É claro que a participação vai ter que ser repensada. As pessoas têm medo de se reencontrar em grandes grupos, e provavelmente estão saturadas de tecnologia nas suas vidas, mas querem, sobretudo, ser ouvidas sobre grandes questões, como a reconstrução do estado social (sobretudo educação e saúde) e a luta contra as novas desigualdades e as exclusões.

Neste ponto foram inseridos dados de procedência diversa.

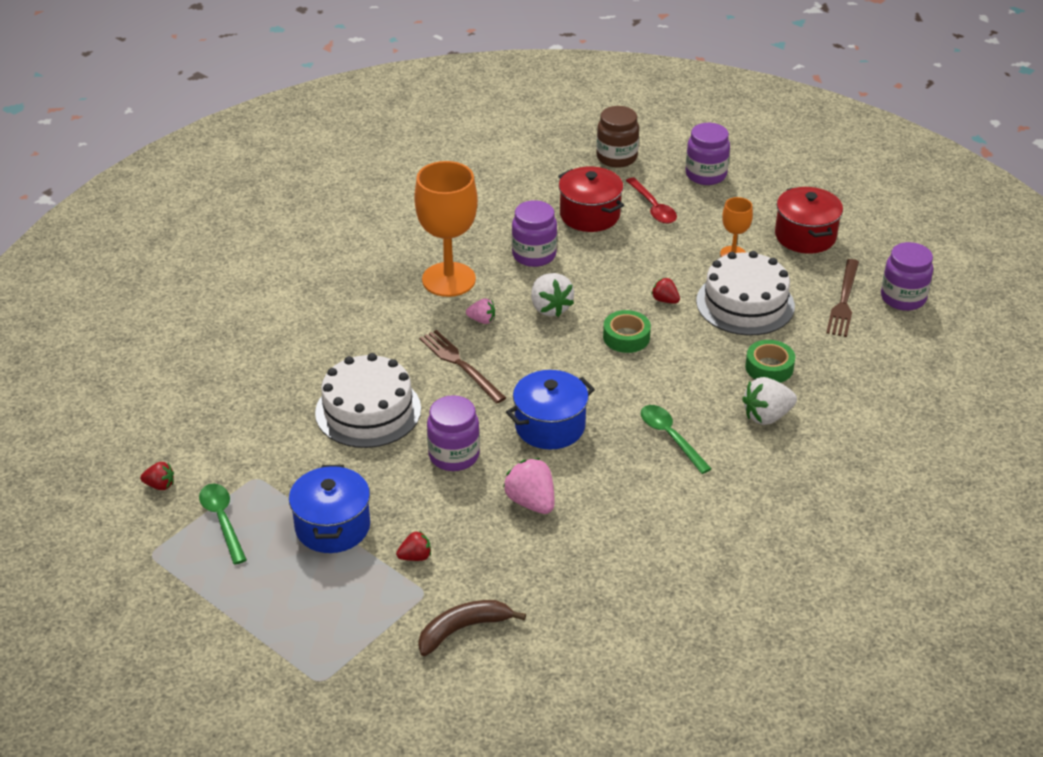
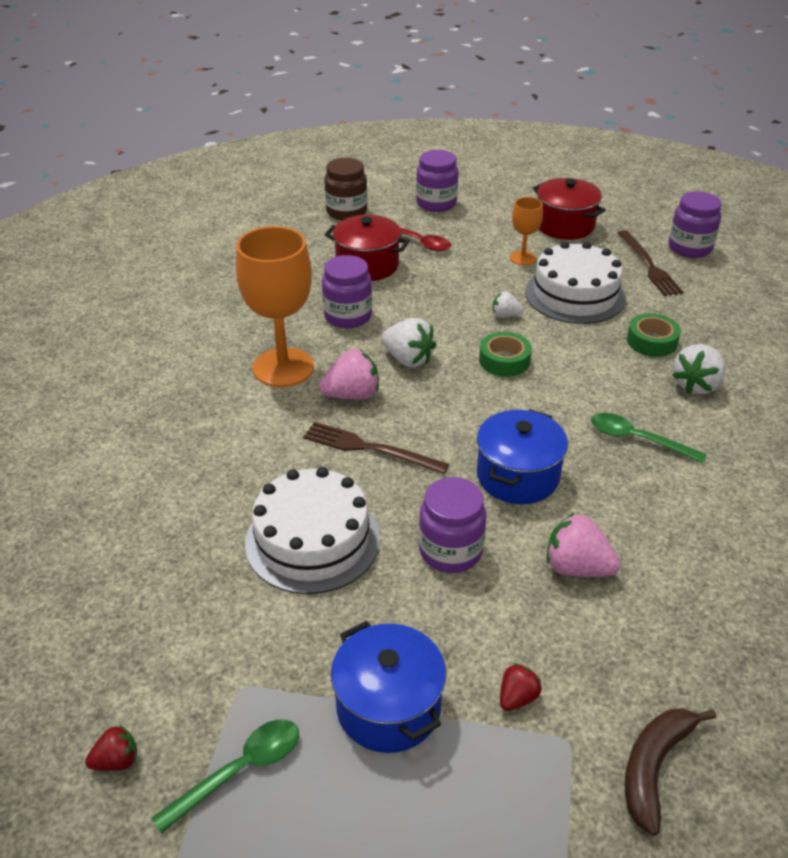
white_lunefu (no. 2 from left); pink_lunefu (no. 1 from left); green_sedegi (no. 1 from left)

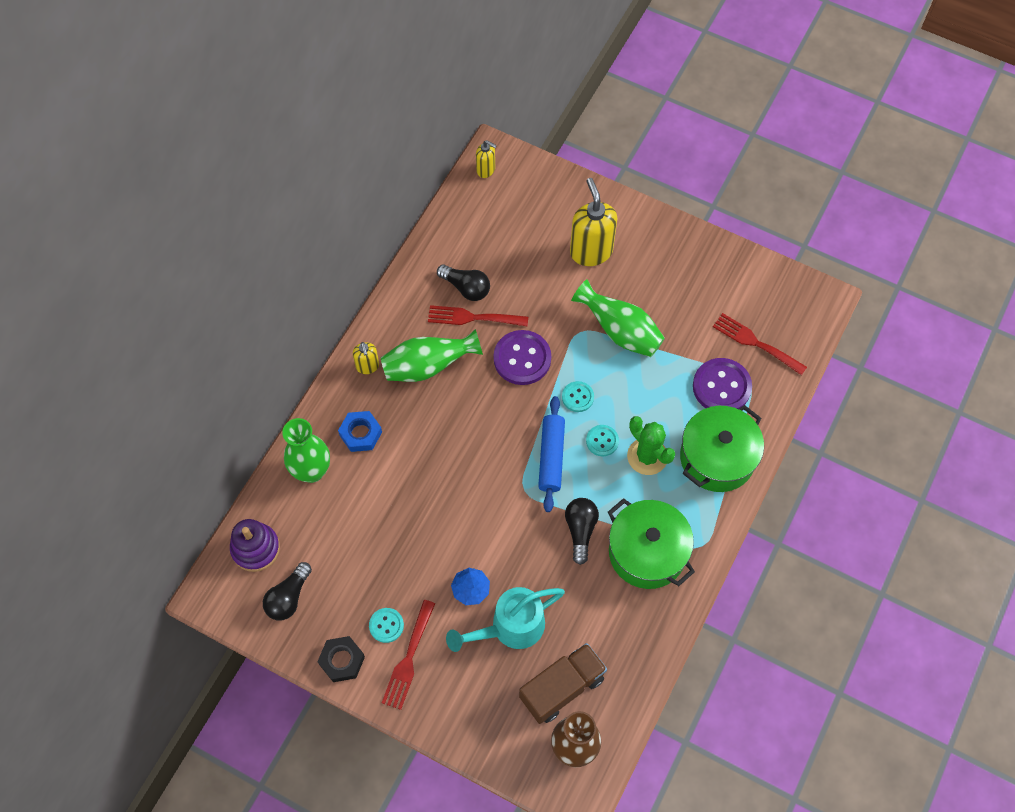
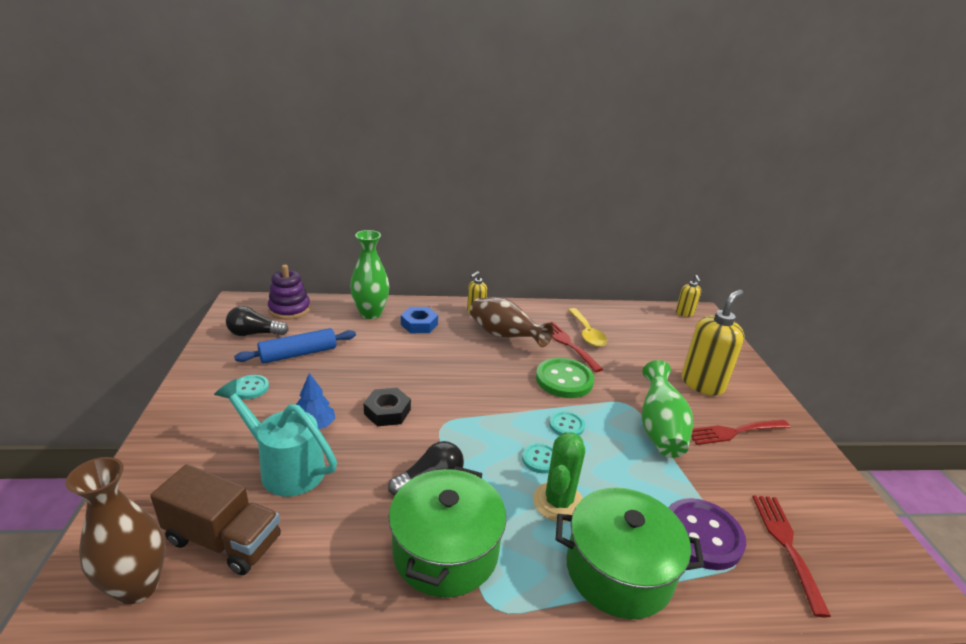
yellow_sedegi; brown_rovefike (no. 2 from left); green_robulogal; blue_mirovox; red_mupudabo (no. 2 from left); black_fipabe

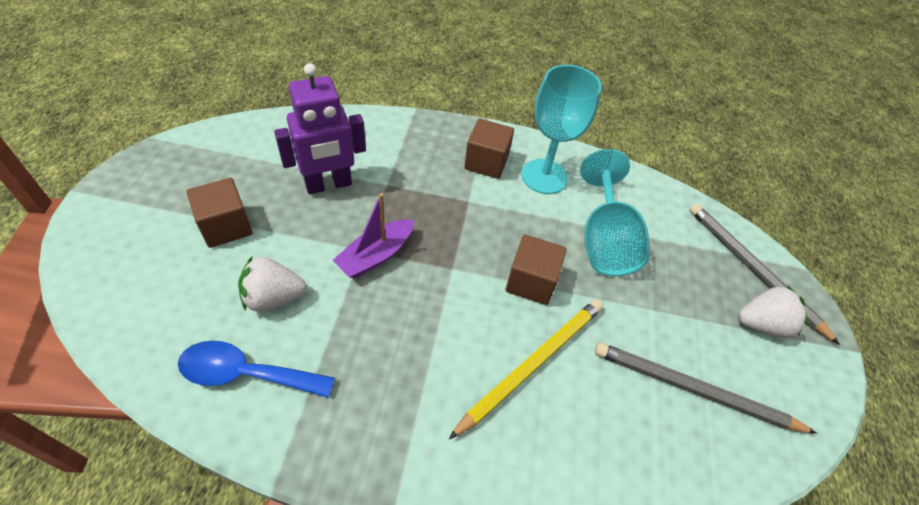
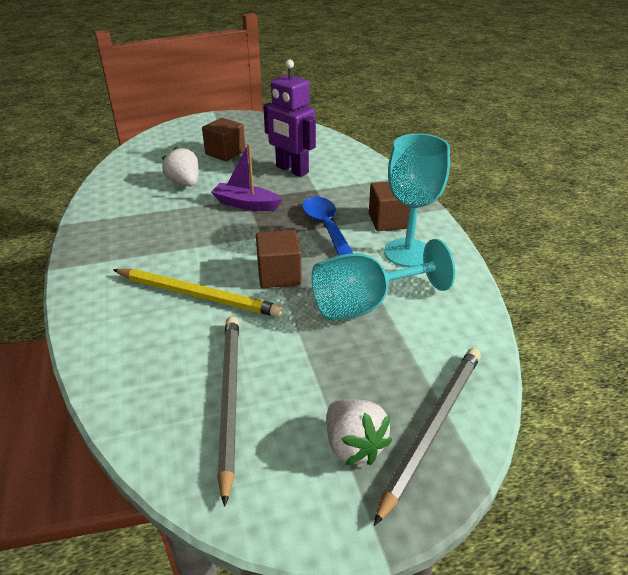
blue_sedegi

É preciso também repensar os padrões das habitações, reprogramá-las para novas formas de convívio e multifuncionalidades, como ensina uma rede de arquitetos da Galiza que está a apoiar os habitantes na transformação dos seus espaços de vida. Nova Orleães – depois do furação Katrina – tem ensinado ao mundo quanto a participação na reconstrução é indispensável para repensar o tecido urbano e a sua economia. Durante a crise da Covid-19, autarquias como as de Prato (com o seu diálogo precoce com a enorme comunidade chinesa) ou Seattle (decidindo com os cidadãos os sítios a ser usados para as quarentenas) têm dado prova de que apostar nos habitantes pode trazer soluções geniais até na emergência.

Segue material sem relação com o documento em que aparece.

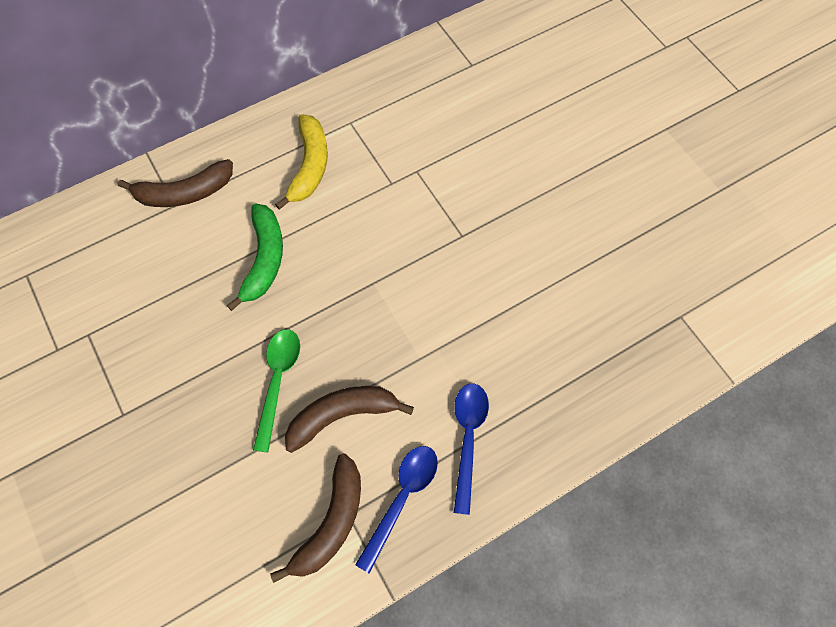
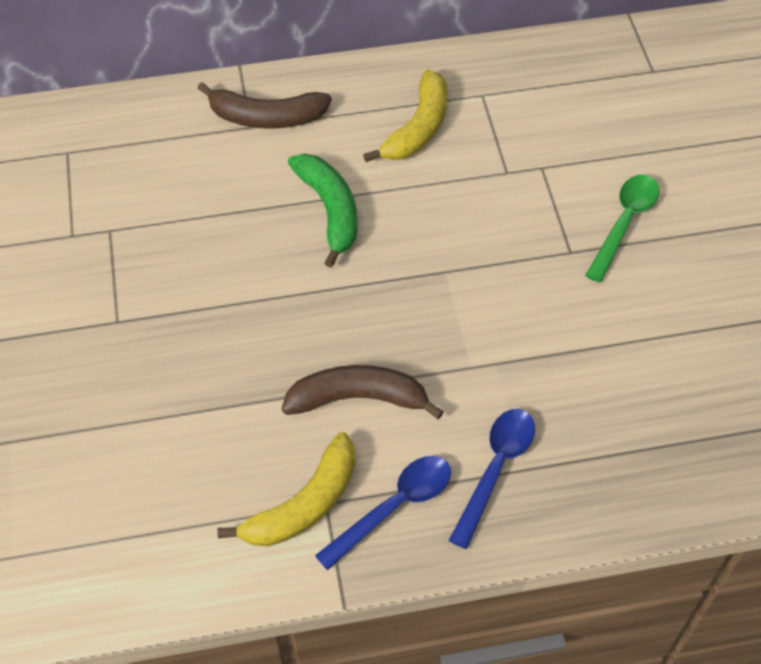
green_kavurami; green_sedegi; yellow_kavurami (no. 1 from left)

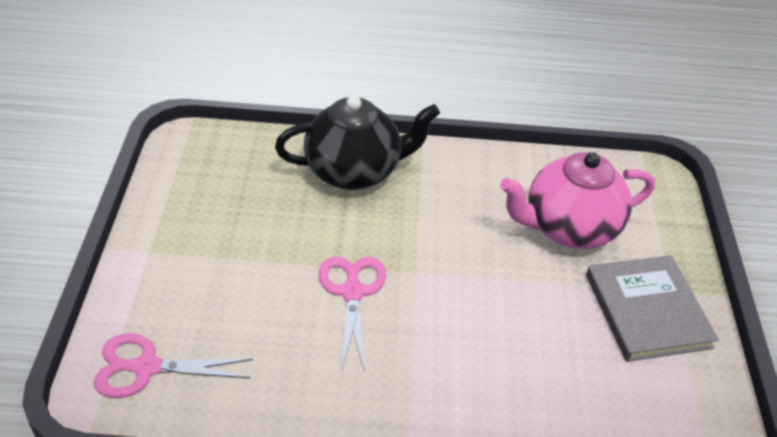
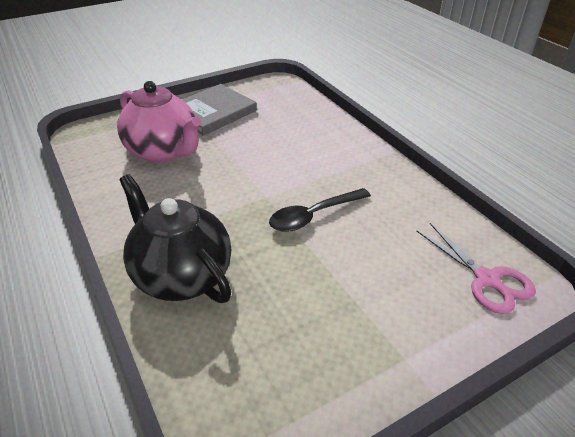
black_sedegi

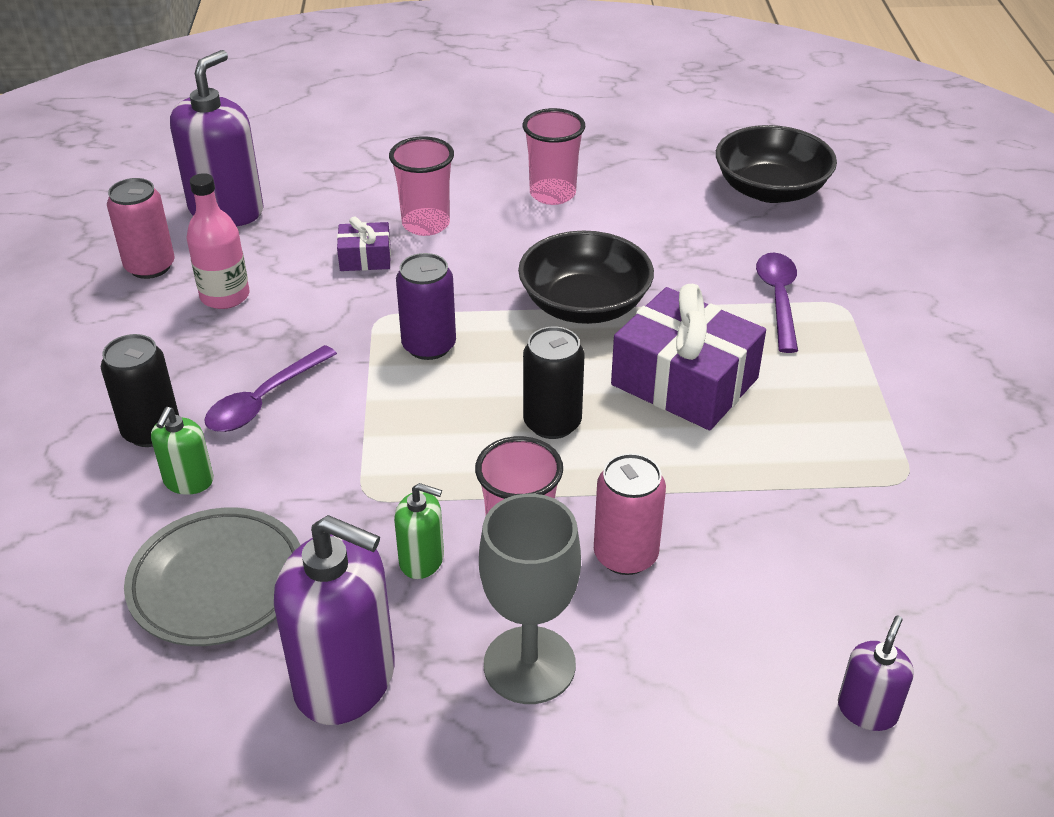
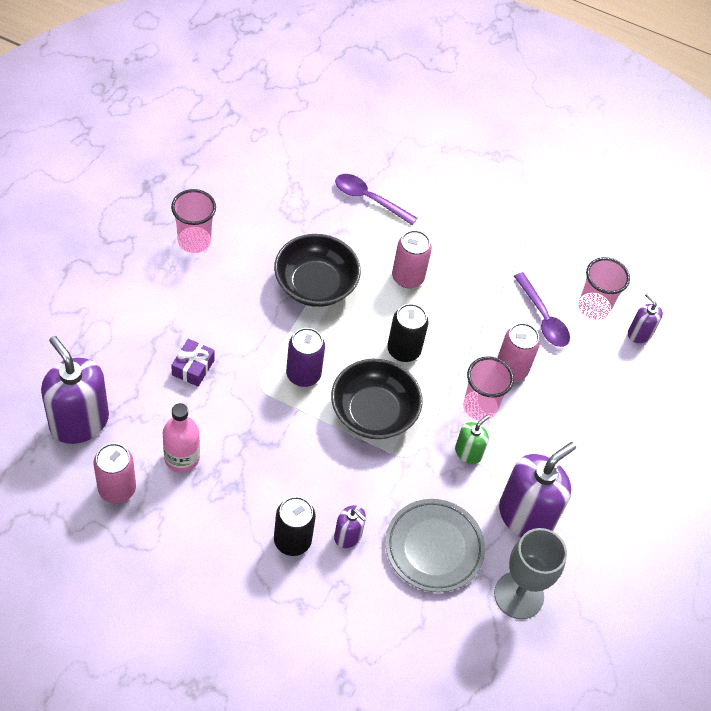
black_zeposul (no. 2 from left); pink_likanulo (no. 3 from left); pink_palore (no. 2 from left); purple_sedegi (no. 2 from left);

Pode Portugal ficar fora deste debate? É impossível, para um país que entrou com força no mapa mundial da participação pública, à qual os meios de comunicação nacionais tem dedicado tanto espaço. Somos dos poucos países que tem tido centenas de orçamentos participativos locais e até três experiências promovidas pelo governo nacional, e a RAP (Rede das Autarquias Participativas) é única no panorama europeu. Por dois meses, os nossos processos participativos formalizados ficaram em modalidade “stand-by”, bloqueados pelo distanciamento social e as urgências sanitárias. Mas, gora é tempo de repartir, partilhar a reconstrução, canalizar as novas formas de ativismo solidário e lúdico que nasceram na emergência, e de transformá-los em ativismo estratégico. Para repensar a nova economia, a harmonia com a natureza, as maneiras de fazer cultura e de se encontrar em formas que garantam segurança e criem nova sociabilidade. Para que o “novo mundo” seja mesmo novo, o Estado não pode atuar sozinho. As instituições são inerciais e as elites políticas não têm suficiente criatividade para se colocarem no lugar das tantas pessoas diferentes que compõem a nossa sociedade. Para não repetir os erros do passado, não precisamos de assistencialismo nem de paternalismo, mas que seja reconhecido aos cidadãos o direito de participar, que foi conquistado, durante estes meses de tragédia coletiva, com comportamentos responsáveis e pró-ativos. Ao Estado cabe sobretudo montar um processo de reconstrução tripartido (instituições, empresas, comunidades), abrindo espaços substantivos para cidadãs e cidadãos, e coordenando os níveis de governos num percurso participativo multinível, que possa imediatamente aproveitar (em cada nível administrativo) tantas ideias e práticas de cogestão dos bens comuns que foram emergindo nestes meses e – por certo – irão emergir ao longo do percurso.